Firstly, the £2.4bn goes through the Barnett formula, so will be up to Holyrood to spend on devolved areas such as health and social care, education and housing.

There was also £20 million for each devolved nation to support the fisheries sector in 2021/22. This suggests hard times are coming for the industry, with the sum unlikely to address any problems caused by a tumultuous exit from the European Union.

Brexit was not mentioned once during the speech, with the Chancellor ignoring the financial black hole in the room.

There was also an increase for the Scotland Office, handed a seismic £800,000 more for the year 2021/22. Whether the price of a top-end Porsche is enough to defend unionism in an election year remains to be seen.

Scotland will also receive more than £100bn of capital investment across the UK in 2021/22 focusing on improving connectivity and productivity.

There was also the reveal of the Shared Prosperity Fund, to replace the European Union structural funding following the UK’s departure from the EU.

Mr Sunak vowed this would “ramp up funding so that total domestic UK-wide funding will at least match EU receipts, on average reaching around £1.5bn a year”. In other words, it’s a sweeping fund to keep things the way they are.

On top of that is £11m in additional funds next year for Scottish regional growth deals for the Borderlands, Tayside, Moray and the islands.

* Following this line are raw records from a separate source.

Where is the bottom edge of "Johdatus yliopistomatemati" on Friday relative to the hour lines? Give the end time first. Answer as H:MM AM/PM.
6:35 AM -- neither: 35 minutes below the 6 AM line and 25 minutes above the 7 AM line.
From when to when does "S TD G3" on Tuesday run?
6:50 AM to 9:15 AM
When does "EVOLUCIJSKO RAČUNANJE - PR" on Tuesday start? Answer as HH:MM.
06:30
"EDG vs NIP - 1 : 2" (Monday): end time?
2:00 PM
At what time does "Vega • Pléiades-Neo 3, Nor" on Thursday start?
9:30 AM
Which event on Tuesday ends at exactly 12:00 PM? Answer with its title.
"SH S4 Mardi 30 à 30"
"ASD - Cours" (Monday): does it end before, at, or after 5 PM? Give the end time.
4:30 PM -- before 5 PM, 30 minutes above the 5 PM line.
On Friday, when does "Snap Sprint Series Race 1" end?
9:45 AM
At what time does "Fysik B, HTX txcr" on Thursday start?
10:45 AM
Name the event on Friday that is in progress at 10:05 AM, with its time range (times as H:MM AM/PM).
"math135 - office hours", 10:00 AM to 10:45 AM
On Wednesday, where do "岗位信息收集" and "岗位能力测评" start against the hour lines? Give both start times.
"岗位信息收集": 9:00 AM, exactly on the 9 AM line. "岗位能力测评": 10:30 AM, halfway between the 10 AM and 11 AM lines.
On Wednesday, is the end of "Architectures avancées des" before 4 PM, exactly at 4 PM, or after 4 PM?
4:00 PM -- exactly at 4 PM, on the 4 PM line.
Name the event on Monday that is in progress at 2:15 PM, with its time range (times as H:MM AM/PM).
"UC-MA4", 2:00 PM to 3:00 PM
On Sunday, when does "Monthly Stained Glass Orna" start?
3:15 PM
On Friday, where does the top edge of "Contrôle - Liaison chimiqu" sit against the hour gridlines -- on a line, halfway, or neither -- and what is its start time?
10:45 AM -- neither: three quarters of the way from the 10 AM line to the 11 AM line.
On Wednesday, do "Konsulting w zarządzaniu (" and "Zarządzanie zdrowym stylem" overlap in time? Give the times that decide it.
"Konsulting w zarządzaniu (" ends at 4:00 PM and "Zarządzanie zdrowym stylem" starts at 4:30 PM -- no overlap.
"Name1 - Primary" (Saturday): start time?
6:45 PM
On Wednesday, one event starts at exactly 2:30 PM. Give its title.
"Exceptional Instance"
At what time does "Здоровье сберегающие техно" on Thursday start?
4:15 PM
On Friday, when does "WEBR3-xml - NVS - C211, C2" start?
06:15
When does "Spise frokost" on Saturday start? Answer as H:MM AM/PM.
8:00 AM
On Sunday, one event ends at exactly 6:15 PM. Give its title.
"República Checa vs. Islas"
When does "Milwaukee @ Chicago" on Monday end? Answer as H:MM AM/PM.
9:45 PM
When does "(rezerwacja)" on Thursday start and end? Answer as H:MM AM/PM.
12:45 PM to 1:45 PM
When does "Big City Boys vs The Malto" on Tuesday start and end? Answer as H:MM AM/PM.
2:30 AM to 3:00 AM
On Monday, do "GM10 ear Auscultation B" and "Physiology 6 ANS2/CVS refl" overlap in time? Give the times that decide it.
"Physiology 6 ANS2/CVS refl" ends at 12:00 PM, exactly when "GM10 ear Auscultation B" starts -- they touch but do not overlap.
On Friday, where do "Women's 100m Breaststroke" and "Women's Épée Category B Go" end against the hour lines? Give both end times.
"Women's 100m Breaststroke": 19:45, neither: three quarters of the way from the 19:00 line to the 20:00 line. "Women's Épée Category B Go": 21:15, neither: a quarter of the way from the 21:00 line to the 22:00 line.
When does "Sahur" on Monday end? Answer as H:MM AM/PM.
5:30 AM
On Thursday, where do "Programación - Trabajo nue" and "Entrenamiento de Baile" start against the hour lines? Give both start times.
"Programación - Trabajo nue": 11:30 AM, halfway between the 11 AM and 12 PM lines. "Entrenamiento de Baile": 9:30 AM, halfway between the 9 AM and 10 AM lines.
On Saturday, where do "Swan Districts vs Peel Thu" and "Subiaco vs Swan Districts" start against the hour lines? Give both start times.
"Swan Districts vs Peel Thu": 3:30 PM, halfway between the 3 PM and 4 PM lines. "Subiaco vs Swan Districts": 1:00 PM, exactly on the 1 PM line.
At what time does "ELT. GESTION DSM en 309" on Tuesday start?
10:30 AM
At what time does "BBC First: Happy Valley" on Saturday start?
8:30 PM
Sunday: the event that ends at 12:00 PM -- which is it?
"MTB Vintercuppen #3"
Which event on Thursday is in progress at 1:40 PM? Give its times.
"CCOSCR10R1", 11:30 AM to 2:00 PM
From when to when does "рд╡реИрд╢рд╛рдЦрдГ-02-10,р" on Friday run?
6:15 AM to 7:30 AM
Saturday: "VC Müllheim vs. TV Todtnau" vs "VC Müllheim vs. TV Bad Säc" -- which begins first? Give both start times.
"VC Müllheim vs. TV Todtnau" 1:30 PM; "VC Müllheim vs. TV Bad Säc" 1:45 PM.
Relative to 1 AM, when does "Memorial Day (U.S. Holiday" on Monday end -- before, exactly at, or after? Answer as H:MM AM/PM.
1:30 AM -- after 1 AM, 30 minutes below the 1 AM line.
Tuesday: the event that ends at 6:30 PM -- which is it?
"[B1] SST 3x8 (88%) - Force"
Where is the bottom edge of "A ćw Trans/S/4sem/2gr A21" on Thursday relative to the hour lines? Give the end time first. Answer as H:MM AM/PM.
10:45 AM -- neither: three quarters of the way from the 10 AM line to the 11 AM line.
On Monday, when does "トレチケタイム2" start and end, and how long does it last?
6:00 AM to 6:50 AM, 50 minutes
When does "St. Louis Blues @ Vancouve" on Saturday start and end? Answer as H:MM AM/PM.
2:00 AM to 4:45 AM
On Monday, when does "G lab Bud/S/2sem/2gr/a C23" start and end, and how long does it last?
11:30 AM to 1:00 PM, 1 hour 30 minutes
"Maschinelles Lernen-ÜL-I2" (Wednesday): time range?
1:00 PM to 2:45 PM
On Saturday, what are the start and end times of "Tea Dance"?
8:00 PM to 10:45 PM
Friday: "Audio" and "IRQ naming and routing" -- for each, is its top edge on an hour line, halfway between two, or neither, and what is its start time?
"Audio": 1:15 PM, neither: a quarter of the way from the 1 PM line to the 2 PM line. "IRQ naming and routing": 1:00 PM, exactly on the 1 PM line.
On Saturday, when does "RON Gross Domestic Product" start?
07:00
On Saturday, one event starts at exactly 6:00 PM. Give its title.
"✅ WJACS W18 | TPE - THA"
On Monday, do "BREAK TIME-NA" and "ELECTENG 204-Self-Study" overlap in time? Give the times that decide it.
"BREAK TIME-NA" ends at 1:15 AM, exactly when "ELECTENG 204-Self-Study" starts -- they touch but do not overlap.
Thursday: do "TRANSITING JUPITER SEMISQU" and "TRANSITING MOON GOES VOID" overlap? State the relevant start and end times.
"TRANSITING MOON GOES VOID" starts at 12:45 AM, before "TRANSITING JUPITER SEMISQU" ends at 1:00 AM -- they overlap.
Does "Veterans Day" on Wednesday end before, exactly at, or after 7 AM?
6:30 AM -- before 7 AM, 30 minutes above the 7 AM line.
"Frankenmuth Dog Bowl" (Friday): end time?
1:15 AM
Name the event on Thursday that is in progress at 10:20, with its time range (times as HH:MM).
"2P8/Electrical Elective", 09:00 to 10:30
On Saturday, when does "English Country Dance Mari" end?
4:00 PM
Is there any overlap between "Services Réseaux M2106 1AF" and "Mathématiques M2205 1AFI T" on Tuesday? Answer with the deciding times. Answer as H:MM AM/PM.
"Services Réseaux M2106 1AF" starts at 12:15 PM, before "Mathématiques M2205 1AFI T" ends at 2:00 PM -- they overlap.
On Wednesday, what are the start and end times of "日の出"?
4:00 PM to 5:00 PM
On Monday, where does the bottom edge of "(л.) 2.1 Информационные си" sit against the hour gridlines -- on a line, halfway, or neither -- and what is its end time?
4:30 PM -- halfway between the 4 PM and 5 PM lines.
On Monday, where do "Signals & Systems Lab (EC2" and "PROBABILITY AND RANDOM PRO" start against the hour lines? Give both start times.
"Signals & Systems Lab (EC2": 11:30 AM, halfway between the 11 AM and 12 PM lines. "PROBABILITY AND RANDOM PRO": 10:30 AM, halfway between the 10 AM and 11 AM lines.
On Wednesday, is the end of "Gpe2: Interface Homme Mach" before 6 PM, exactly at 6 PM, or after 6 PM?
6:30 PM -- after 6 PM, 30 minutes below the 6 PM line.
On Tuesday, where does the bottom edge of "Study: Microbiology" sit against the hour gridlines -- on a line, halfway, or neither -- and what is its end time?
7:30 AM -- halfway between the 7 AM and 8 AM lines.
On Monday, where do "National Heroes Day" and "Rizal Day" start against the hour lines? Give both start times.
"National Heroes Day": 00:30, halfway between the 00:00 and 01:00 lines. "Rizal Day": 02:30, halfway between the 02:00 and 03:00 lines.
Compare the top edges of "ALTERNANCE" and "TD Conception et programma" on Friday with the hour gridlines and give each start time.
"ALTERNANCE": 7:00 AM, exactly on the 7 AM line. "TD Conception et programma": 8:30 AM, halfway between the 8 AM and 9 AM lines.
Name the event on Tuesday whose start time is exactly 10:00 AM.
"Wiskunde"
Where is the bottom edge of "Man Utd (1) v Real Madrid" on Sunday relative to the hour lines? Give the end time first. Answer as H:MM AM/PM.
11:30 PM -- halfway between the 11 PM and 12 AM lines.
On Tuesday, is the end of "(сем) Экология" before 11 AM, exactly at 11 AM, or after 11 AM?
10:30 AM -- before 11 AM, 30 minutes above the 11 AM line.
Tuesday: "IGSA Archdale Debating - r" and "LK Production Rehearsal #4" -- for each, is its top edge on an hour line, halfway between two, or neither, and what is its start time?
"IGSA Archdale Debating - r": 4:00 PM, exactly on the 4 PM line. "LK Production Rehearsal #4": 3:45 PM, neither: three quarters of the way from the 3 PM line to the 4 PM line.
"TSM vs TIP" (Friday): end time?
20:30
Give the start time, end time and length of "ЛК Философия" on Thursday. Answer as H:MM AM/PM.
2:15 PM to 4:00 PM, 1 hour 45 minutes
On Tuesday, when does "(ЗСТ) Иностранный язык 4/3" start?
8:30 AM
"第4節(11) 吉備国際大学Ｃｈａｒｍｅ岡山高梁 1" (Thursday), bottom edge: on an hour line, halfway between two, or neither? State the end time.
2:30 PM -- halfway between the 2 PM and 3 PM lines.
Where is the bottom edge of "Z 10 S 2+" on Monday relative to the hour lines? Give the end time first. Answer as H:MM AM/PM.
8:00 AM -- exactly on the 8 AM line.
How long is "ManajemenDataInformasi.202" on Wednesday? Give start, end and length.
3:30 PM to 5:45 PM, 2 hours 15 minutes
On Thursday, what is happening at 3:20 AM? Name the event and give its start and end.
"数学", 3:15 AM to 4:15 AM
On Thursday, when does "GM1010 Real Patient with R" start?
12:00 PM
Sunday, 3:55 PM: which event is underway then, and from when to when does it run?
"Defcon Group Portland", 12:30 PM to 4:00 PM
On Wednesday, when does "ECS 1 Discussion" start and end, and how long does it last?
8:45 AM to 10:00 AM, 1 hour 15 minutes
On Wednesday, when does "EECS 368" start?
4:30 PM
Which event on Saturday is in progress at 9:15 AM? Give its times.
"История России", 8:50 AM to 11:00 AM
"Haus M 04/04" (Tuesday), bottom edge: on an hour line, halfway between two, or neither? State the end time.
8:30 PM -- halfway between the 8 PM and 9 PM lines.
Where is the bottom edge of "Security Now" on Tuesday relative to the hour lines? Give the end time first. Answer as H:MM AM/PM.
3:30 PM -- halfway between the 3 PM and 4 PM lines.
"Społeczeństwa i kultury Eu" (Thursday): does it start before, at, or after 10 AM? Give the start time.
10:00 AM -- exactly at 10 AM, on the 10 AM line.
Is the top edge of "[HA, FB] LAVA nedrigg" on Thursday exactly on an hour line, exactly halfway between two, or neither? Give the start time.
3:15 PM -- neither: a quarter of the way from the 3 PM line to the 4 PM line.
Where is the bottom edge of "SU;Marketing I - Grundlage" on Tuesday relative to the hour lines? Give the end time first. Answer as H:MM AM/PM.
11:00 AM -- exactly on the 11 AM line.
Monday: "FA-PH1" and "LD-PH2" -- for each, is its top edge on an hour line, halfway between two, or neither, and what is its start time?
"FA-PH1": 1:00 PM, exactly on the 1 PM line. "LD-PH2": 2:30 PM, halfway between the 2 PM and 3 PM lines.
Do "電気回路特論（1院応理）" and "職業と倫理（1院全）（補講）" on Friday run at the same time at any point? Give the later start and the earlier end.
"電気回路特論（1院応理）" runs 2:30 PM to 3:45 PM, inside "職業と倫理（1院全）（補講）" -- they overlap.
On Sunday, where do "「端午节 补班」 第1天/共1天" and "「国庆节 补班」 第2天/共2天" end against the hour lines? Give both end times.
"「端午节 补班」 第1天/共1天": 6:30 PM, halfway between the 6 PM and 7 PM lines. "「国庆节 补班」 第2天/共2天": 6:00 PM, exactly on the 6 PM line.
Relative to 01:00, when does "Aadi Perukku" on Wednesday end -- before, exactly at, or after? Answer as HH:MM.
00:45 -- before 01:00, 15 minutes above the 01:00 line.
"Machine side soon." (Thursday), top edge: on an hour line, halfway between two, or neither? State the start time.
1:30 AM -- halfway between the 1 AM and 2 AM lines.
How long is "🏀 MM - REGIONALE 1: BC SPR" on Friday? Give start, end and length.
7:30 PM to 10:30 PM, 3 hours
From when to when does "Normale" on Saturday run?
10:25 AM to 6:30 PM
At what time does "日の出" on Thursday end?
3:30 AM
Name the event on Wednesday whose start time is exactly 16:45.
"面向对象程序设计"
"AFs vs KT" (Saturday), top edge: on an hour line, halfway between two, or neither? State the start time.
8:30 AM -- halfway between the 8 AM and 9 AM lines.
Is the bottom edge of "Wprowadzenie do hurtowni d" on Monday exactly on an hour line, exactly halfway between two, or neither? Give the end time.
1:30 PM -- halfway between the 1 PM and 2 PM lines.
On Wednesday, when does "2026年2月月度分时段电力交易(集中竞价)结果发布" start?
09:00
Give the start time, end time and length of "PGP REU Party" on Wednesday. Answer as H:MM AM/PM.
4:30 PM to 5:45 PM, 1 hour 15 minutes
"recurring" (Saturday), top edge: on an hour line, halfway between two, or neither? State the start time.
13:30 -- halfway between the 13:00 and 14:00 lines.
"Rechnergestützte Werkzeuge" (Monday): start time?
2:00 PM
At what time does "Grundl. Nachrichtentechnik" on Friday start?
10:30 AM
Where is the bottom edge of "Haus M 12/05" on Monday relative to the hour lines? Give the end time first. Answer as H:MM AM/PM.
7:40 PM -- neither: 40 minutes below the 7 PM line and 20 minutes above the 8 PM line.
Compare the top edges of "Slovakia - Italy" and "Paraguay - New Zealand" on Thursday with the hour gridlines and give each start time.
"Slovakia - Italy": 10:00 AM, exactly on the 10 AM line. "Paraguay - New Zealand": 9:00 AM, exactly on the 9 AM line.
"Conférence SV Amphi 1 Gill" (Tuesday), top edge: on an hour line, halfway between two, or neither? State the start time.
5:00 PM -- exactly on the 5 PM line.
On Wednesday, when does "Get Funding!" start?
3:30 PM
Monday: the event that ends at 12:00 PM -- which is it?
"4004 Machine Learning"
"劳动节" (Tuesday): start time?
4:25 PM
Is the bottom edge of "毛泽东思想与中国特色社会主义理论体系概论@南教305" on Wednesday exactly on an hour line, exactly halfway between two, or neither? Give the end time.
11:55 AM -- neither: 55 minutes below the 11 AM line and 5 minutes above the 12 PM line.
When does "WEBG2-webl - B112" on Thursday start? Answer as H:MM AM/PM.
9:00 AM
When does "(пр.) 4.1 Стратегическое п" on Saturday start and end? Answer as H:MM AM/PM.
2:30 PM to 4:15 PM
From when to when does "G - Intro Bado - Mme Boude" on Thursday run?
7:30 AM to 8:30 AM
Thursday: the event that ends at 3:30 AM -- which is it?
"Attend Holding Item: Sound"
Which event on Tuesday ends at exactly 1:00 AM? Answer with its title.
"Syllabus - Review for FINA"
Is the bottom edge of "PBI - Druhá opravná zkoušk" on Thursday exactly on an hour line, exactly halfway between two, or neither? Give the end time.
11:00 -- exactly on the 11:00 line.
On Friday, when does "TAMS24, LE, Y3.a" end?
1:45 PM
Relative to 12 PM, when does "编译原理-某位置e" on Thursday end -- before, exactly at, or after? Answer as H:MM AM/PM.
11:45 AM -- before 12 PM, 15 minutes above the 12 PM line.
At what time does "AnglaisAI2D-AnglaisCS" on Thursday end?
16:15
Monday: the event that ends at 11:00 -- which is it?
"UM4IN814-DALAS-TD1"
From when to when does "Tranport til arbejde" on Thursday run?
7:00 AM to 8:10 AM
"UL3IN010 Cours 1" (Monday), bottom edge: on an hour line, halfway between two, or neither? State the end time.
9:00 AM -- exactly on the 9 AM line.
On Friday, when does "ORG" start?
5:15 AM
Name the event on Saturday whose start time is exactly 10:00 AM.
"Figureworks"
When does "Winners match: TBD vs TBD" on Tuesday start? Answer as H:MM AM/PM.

Importantly, these were already agreed with the Scottish Government before today’s announcement, so are simply being sped up.

There was also an announcement of a pay freeze for public sector workers.

With public sector pay in Scotland decided by Holyrood, finance secretary Kate Forbes must now decide whether to follow suit. Being unable to provide a rise because of a lack of Westminster support seems an open goal for nationalists.

Mr Sunak has made a series of promises throughout his meteoric rise. Whether the treasury really is for the whole of the UK remains to be seen.